Wnt16 Is Required for Specification of Vertebrate Hematopoietic Stem Cells through Notch.

Abstract 2616

Hematopoietic stem cells (HSCs) are self-renewing progenitor cells that provide all adult blood lineages over the lifetime of an individual. Understanding the signaling events that regulate specification of these cells during embryonic development is a key precondition to recapitulating those processes in vitro for the purposes of regenerative medicine. Here we report that non-canonical Wnt signaling by the conserved vertebrate ligand, Wnt16 is required for specification of HSCs in zebrafish. WNT16 was originally identified as a gene aberrantly expressed in pre-B acute lymphoblastic leukemia (ALL) cells containing the t(1;19) chromosomal translocation, leading to expression of E2A-PBX1. Wnt16 is expressed in mammals at times when hemogenic endothelial cells first appear in the dorsal aorta. In zebrafish, wnt16 is expressed in somites, which lie adjacent to the dorsal aorta. Knock down of Wnt16 function by injection of antisense morpholino oligonucleotides leads to loss of HSCs and definitive blood lineages, such as T-cells, during development. Non-blood tissues including vasculature appear largely unaffected. Thus, wnt16 is required for HSC specification.

To better understand the Wnt16 signal transduction pathway, we examined its ability to activate transcription of target genes through β-catenin/Tcf-dependent “canonical” signaling. Although Wnt16 overexpression causes morphological abnormality, it does not yield ectopic expression of endogenous or transgenic canonical reporter genes at time points relevant to blood specification. Thus, Wnt16 signals independently of β-catenin/Tcf through a “non-canonical” Wnt pathway.

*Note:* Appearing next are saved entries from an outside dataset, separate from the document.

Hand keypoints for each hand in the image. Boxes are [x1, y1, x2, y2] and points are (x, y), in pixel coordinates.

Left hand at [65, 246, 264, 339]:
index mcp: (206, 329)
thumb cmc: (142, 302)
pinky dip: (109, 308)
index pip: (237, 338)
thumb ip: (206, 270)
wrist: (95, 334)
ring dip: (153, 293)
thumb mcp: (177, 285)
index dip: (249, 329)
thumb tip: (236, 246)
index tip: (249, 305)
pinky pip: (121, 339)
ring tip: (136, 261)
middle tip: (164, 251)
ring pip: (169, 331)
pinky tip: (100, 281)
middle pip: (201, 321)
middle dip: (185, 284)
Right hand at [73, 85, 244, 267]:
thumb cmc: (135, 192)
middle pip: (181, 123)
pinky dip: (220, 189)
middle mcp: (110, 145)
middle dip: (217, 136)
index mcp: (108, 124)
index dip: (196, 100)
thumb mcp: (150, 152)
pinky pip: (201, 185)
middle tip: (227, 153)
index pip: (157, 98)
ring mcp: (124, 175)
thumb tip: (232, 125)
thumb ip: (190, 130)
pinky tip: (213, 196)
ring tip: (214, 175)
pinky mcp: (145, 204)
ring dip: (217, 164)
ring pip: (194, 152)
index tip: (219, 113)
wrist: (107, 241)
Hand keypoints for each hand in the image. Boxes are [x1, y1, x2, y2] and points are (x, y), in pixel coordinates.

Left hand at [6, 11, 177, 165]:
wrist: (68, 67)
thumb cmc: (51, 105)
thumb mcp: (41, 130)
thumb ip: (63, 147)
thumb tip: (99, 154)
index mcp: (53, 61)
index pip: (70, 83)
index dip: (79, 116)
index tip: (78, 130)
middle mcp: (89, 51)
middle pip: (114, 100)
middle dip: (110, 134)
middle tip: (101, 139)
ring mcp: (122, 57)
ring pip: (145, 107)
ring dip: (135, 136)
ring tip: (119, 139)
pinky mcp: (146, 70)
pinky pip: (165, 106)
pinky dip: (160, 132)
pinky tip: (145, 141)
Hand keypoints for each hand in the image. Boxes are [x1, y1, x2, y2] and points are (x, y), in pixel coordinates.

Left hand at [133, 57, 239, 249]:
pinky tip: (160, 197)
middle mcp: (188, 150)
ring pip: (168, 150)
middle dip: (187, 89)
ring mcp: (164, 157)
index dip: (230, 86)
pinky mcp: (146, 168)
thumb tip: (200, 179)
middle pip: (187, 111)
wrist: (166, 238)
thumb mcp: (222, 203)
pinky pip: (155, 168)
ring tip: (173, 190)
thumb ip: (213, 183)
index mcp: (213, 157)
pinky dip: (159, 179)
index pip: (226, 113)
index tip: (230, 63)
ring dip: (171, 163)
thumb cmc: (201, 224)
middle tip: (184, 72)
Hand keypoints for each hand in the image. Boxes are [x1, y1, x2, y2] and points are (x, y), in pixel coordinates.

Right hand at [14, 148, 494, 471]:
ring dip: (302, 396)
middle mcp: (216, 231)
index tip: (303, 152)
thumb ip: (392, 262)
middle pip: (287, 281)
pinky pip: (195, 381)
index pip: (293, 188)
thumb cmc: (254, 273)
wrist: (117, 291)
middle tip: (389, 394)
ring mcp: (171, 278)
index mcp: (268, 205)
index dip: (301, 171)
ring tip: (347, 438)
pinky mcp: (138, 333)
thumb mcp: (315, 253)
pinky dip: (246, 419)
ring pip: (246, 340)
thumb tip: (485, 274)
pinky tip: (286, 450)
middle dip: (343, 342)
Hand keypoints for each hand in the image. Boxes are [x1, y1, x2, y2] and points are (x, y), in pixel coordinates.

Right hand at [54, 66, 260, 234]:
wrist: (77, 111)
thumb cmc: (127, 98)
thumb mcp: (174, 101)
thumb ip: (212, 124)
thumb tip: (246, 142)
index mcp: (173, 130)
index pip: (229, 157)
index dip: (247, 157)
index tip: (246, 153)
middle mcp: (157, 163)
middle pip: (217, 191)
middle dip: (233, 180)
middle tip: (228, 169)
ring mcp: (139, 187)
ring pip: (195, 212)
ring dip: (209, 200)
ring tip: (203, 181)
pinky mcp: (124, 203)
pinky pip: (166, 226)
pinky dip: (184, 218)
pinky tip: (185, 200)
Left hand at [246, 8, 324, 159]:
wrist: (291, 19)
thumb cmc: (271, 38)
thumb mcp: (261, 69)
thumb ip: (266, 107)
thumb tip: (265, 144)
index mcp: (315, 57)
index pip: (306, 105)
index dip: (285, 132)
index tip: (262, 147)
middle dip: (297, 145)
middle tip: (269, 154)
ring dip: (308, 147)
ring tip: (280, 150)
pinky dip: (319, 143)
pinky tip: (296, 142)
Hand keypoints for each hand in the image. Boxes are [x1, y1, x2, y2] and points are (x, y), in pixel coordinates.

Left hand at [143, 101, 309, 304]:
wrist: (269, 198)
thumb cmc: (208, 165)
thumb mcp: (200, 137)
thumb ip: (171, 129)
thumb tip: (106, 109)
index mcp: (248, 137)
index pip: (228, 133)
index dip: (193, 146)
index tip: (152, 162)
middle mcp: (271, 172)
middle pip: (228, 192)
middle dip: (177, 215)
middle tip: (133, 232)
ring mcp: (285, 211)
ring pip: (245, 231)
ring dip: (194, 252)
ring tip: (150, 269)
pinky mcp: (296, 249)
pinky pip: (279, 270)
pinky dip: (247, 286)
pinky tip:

Notch signaling is required for specification of HSCs across phyla. To determine whether Notch signaling is disrupted in Wnt16 morphants, we examined the expression of all Notch ligands and receptors in these animals and found that expression of two ligands, deltaC (dlc) and deltaD (dld) are decreased. Zebrafish mutants, homozygous for a null allele of dlc, and embryos injected with a dld morpholino each display decreased numbers of HSCs during development, but recover. Dlc mutants injected with dld morpholino show complete loss of HSCs. To determine whether defects in Notch signaling are responsible for loss of HSCs in Wnt16 morphants, we performed a rescue experiment. Transgenic animals carrying an inducible dominant activator of Notch target genes were injected with Wnt16 morpholino, and Notch activity was either induced or not. Wnt16 morphants with enforced Notch activity recovered HSC marker expression. Taken together, our results indicate that Wnt16 regulates expression of the Notch ligands dlc and dld, and these are redundantly required for HSC specification during development.

Chimera experiments in mouse using wild type and Notch1-deficient cells indicate that there is a cell-autonomous requirement for Notch signaling in specification of HSCs. To determine when the first Notch-responsive cells that contribute to the adult hematopoietic system appear, we used animals carrying a transgene encoding a photconvertible, green-to-red Kaede protein under the control of a Notch-responsive promoter. By photoconverting all embryonic cells at various times during development, we determined that cells destined to become HSCs first experience a Notch signal at approximately the time when HSCs first appear, just before 24 hours post fertilization (hpf). At earlier time points, Notch responsive cells were present, but did not contribute to blood, although they did contribute to tissues in or near the dorsal aorta, which contains the hemogenic endothelium that gives rise to HSCs. Surprisingly, HSC rescue in Wnt16 morphants by Notch activation could only be achieved earlier than 16 hpf, long before a cell-autonomous Notch signal is received in pre-HSCs. Moreover, loss of the critical ligands, dlc and dld, in Wnt16 morphant animals was confined to somitic tissue prior to 20 hpf, while ligand expression in or near the dorsal aorta at later times was relatively normal. Together, our results strongly suggest a previously unappreciated, non-cell-autonomous requirement for Notch signaling in the somites. We hypothesize that somitic Notch signaling regulates a morphological process or expression of a relay signal required for HSC specification during development.